Task to carry out: Could you copy out the lines below, word for word, starting at the one containing "sample answer: 552,°F" and ending with the one containing "Your answer: 60,°F", but without the pictures?

Dataset extract:
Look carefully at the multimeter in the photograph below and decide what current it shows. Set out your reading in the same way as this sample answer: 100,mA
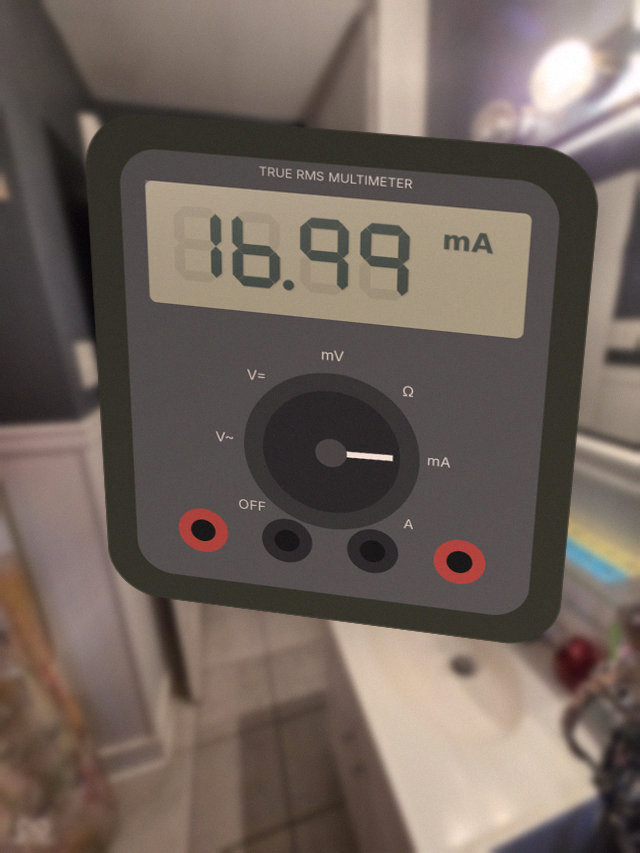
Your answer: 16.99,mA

--

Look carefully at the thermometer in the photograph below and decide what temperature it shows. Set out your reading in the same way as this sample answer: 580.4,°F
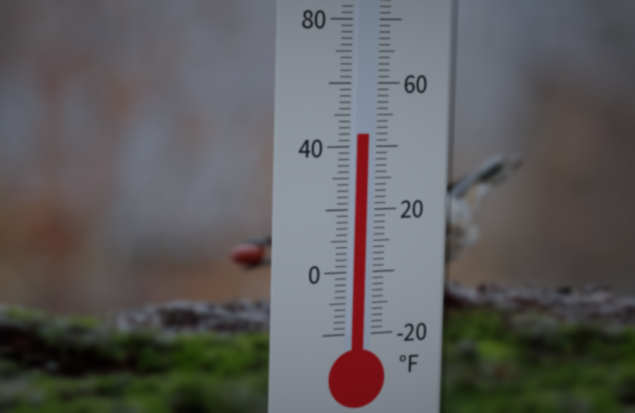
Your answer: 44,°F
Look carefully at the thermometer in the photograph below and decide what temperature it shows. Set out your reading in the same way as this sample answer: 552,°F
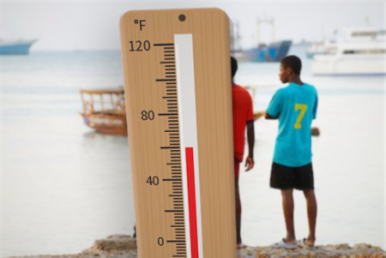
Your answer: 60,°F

Written solution:
Look carefully at the thermometer in the photograph below and decide what temperature it shows. Set out your reading in the same way as this sample answer: 552,°F
Your answer: 60,°F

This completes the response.